People are always horrified to hear that we would both be punished for the mistakes of one of us. “But that is so unfair!” they say. “Why should a person be punished for what somebody else did?”

I strongly believe, however, that it was a brilliant strategy. Those childhood punishments seem so unimportant today when compared to the kind of solidarity that it created between us. Today, Molly and I lead very different lives. I have a lot more degrees but she makes a lot more money. She has her own thriving business but I have a lot of free time. She has many friends but I have a popular blog. I’m married, she isn’t. I’m childless, she is not. I weigh a lot more than she has. She can drive but I can’t. I’m autistic, and she is the epitome of NT. However, none of these differences have ever caused any kind of competitiveness between us. Since childhood, we saw each other as a team. It was never me versus her, but, rather, us against the world.

And that, I believe, is beautiful.

How to Raise Loving Siblings?, Part II

2. Don’t arbitrate. All siblings have petty fights and squabbles about trivial things that they perceive as hugely important. Of course, they turn to their parents to arbitrate their conflicts. Our parents, however, refused to do this every single time.

“Dad!” I would holler. “Molly tore my dress / bit off the nose of my favorite toy piglet / ate my homework / pushed me / spit on my book! Are you going to tell her that she is wrong and that she is a brat???”

“Go back to your sister and figure this out with her,” my father would invariably respond.

“But she is WRONG!!!” I would vociferate indignantly.

“I don’t care,” he’d say. “This is all between you.”

Of course, I would immediately be overcome with a sense of a huge injustice being done to me. Those useless adults! They never wanted to help one, even when one was absolutely right. What was the point of having them around anyways?

This intense dislike of unfair horrible adults needed to be shared with a compassionate listener who would understand my grievance. I’d go back to the room I shared with my sister.

“So what did Dad say?” she’d inquire.

“Well, you know how they are. Never willing to do anything one asks them!”

“I know!” Molly would say. “Remember that time when you hid my doll? They never wanted to punish you for that.”

“Useless people.”

“So true.”

United in our dislike of heartless adults, we would go back to playing together in perfect harmony.

How to Raise Loving Siblings?, Part I

Here, I described my relationship with my sister which is absolutely the best and the closest sibling relationship I have ever had a chance to observe. I’m sure there are people who have just as great a bond with their brother or sister, but I am convinced that nobody in the world has a stronger one.
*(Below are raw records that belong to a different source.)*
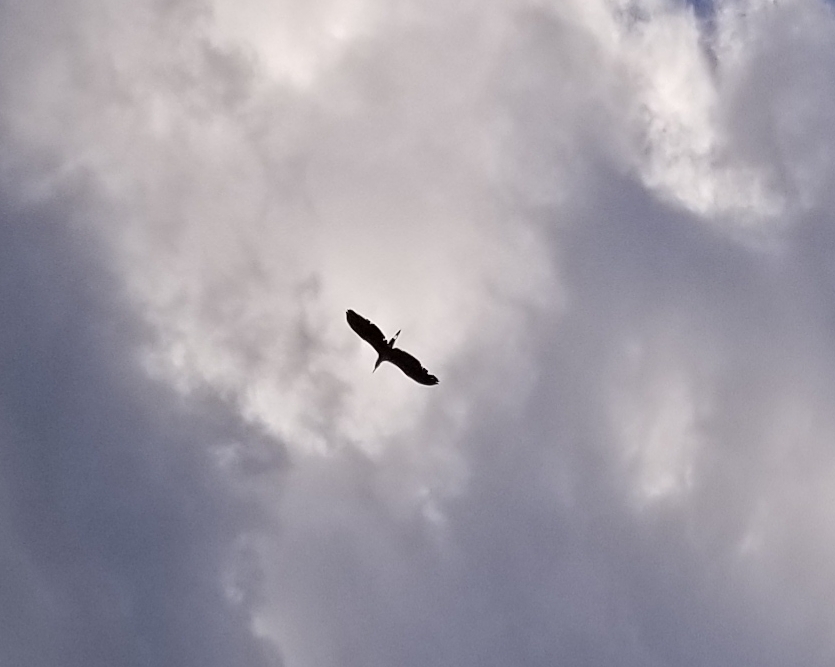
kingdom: Animalia
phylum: Chordata
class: Aves
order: Pelecaniformes
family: Ardeidae
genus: Ardea
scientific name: Ardea herodias
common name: Great blue heron
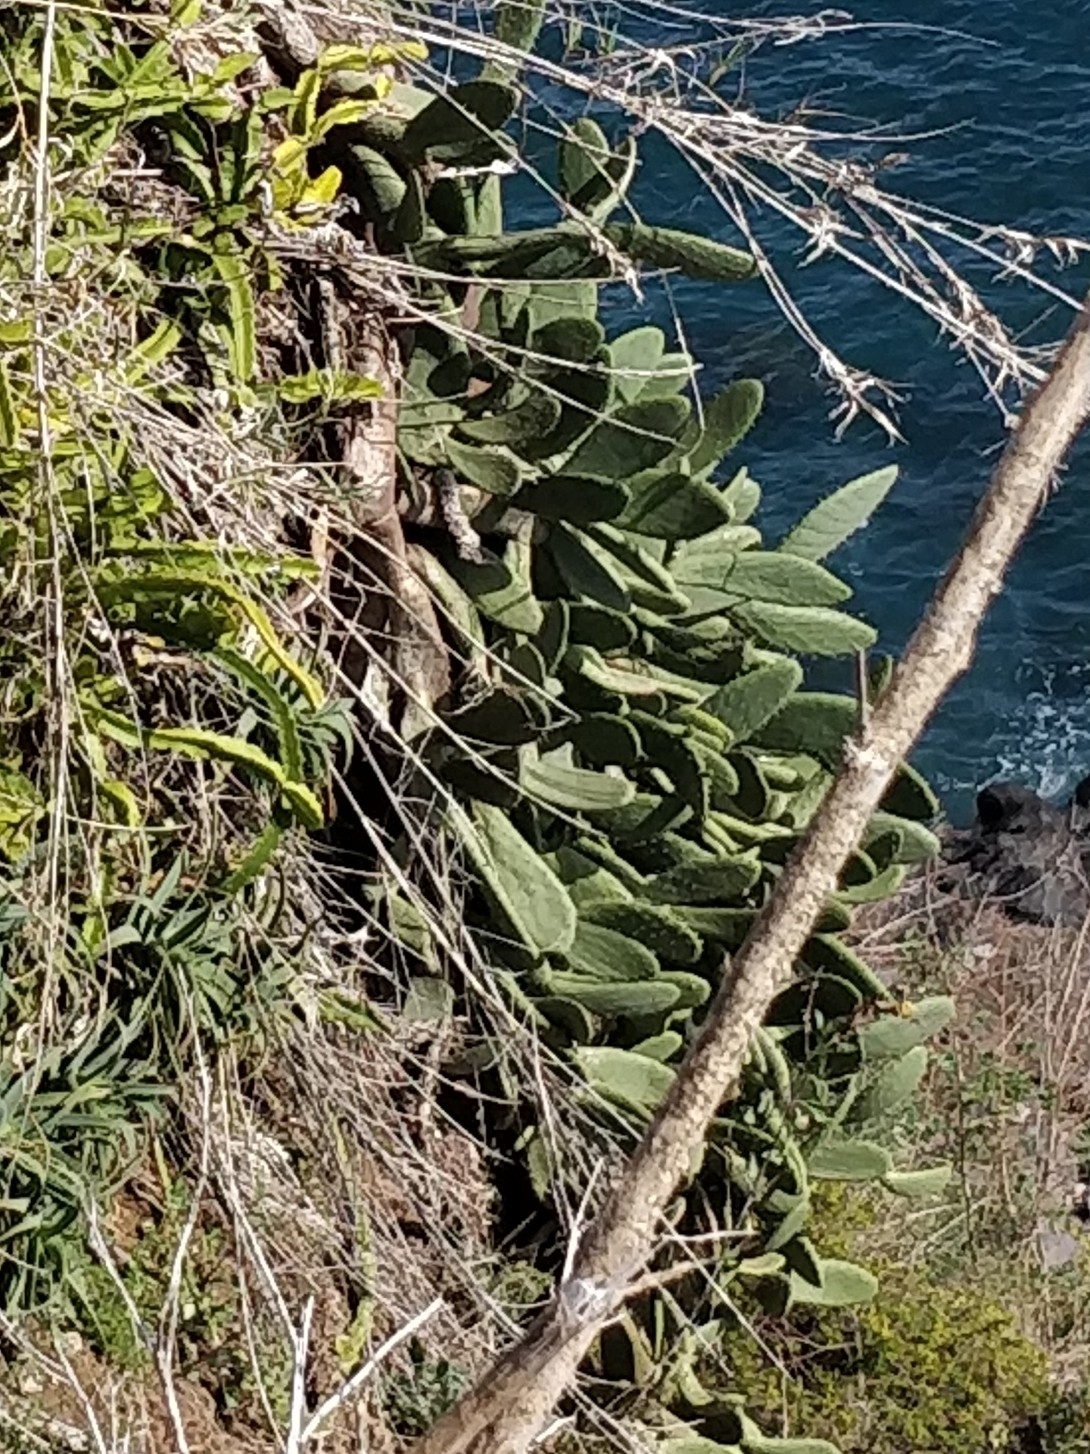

I simply do not believe this is possible.

So what can the parents do to ensure that their children develop such a relationship? Here is a list of things my parents did. They obviously worked* because the result is spectacular:

1. Address sibling rivalry. When a child is used to being the one and only in her parents’ life, it might be traumatic to see a baby join the family and get the bulk of everybody’s attention. As a result, sibling rivalry might arise with an older sibling trying to divert the love and the attention back to herself. When Molly was born, I was old enough to notice that I wasn’t the center of my parents’ universe any longer and, of course, I was very jealous. My mother addressed this issue once and for all with the following conversation (which she doesn’t even remember any more but which had an absolutely life-changing importance to a 6-year-old me):

“You must have noticed that I spend all of my time with Molly now, right?” she asked.

“Yes,” I responded petulantly. “You don’t even play with me any more.”

“You see, ” my mother said. “I’ve known and loved you for six years longer than her. And this will never change. No matter how old you and Molly get to be, my love for you will always be six years longer.”

“Really??” I asked. “What about when I’m 28?” (That was the age of real senility in my 6-year-old mind.)

“Yes, when you are 28 and 48 and 68. Which is why right now I’m trying to make this up for her in a way by spending all this time with her. She is little and she might not understand this as well as you do. Do you want to help me make her feel almost as loved as you are?”

From that moment on, any jealousy I felt simply evaporated. I started feeling sorry for the little baby who was six endless years less loved than I was.

* I am not addressing a relationship between twins because it is very special and different from one between regular siblings, and I simply have no knowledge about how it works.